How long does a quantum particle or wave stay in given region of space?

TL;DR

This paper reviews various approaches to measure the time a quantum particle or wave spends in a specific region, highlighting progress and challenges in defining a consistent quantum delay time.

Contribution

It provides a comprehensive review of quantum clock methods for measuring dwell times, emphasizing the importance of eliminating spurious scattering effects.

Findings

Progress in understanding quantum delay times

Identification of spurious scattering effects

Advancement in eliminating clock-induced artifacts

Abstract

The delay time associated with a scattering process is one of the most important dynamical aspects in quantum mechanics. A common measure of this is the Wigner delay time based on the group velocity description of a wave-packet, which my easily indicate super-luminal or even negative times of interaction that are unacceptable. Many other measures such as dwell times have been proposed, but also suffer from serious deficiencies, particularly for evanescent waves. One important way of realising a timescale that is causally connected to the spatial region of interest has been to utilize the dynamical evolution of extra degrees of freedom called quantum clocks, such as the spin of an electron in an applied magnetic field or coherent decay or growth of light in an absorptive or amplifying medium placed within the region of interest. Here we provide a review of the several approaches developed to answer the basic question - how much time does a quantum particle (or wave) spend in a specified region of space? While a unique answer still evades us, important progress has been made in understanding the timescales and obtaining positive definite times of interaction by noting that all such clocks are affected by spurious scattering concomitant with the very clock potentials, however, weak they be and by eliminating the spurious scattering.

Stored data.
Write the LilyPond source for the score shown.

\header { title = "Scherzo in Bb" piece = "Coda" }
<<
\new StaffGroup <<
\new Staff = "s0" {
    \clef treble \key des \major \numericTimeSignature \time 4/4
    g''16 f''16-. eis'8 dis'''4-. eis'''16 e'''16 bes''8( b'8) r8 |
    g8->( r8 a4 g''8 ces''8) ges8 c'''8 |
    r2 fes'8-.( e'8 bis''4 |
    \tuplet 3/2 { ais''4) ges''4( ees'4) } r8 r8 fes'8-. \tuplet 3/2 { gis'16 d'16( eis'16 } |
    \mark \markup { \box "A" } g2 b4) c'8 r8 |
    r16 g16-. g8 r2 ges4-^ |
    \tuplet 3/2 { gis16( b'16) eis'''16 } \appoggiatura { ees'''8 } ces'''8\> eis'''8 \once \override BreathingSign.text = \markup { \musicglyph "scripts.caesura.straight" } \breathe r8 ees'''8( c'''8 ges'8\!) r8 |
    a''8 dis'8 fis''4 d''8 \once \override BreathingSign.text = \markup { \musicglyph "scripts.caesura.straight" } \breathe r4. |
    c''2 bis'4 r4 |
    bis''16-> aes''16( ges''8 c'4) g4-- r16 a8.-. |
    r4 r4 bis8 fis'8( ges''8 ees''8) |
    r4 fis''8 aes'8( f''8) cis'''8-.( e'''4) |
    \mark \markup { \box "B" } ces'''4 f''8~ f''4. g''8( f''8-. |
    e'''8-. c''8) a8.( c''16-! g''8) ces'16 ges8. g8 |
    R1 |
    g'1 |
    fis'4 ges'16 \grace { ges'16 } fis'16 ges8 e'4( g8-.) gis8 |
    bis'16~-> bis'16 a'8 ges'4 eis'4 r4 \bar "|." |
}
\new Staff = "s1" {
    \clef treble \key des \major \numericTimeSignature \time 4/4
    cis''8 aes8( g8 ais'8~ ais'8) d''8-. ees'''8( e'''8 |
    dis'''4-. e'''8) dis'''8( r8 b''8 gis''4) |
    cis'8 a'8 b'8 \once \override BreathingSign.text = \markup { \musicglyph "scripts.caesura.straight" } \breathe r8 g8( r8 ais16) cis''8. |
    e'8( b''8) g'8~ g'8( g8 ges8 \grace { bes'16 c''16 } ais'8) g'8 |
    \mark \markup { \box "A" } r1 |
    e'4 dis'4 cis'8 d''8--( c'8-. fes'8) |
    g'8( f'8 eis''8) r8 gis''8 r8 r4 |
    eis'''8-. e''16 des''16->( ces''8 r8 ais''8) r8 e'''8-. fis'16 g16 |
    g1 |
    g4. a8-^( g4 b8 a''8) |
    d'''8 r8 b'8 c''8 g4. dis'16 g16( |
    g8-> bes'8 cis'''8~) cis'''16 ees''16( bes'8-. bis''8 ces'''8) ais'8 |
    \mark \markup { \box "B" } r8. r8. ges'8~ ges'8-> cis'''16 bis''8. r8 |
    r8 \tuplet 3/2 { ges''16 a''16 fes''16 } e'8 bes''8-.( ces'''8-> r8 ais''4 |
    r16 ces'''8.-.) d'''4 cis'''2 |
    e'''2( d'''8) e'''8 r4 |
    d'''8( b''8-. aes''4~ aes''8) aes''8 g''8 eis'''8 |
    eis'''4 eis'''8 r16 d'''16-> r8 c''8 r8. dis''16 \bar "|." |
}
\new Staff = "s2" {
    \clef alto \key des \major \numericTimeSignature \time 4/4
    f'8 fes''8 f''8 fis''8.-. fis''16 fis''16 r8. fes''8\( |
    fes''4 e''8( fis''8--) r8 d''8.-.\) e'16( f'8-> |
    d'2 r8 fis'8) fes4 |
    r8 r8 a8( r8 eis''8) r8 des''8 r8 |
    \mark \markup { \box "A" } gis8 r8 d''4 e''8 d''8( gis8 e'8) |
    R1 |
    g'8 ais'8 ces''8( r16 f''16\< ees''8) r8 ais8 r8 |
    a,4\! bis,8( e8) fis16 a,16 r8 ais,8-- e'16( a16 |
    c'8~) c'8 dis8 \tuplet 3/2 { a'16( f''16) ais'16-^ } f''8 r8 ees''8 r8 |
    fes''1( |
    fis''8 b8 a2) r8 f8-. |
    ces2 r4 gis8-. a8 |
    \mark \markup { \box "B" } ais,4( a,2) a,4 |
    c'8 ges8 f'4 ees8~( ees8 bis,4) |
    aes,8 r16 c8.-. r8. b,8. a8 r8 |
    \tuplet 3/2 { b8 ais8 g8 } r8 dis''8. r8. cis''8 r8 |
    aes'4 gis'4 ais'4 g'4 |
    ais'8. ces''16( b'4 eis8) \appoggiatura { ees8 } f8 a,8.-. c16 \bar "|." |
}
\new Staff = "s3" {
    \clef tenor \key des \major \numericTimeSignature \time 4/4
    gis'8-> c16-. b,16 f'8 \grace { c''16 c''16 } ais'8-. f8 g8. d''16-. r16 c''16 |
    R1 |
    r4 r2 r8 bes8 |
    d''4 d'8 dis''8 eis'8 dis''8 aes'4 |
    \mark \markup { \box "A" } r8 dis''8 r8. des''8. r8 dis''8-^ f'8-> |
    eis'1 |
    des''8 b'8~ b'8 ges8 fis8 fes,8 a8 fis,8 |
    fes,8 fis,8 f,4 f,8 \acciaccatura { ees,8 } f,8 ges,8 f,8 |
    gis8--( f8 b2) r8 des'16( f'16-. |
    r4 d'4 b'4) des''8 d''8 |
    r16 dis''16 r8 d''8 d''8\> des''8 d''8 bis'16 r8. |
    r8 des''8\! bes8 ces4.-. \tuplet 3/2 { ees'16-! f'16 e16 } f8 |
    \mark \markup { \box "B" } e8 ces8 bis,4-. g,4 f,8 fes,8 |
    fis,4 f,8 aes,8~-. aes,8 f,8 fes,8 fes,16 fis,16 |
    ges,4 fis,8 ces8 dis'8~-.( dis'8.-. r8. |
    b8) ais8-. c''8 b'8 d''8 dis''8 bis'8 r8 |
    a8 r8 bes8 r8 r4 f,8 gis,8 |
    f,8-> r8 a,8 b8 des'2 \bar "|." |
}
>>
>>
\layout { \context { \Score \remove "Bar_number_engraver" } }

Problem A.
Using the summary of the dwell-time review, answer the following:
(i) Which common measure of delay time is based on the group velocity description of a wave-packet?
(ii) What two examples of quantum clocks are given?
(iii) According to the Contribution section, what does the review emphasize the importance of?
Problem B.
List every item given under the Findings heading in the summary of the dwell-time review.
Problem C.
According to the summary of the dwell-time review, what is wrong with the Wigner delay time as a measure of interaction time?

Task response A.
(i) The Wigner delay time.
(ii) The spin of an electron in an applied magnetic field, and the coherent decay or growth of light in an absorptive or amplifying medium placed within the region of interest.
(iii) Eliminating spurious scattering effects.

Task response B.
- Progress in understanding quantum delay times
- Identification of spurious scattering effects
- Advancement in eliminating clock-induced artifacts

Task response C.
The Wigner delay time can easily indicate super-luminal or even negative times of interaction. Such times are unacceptable.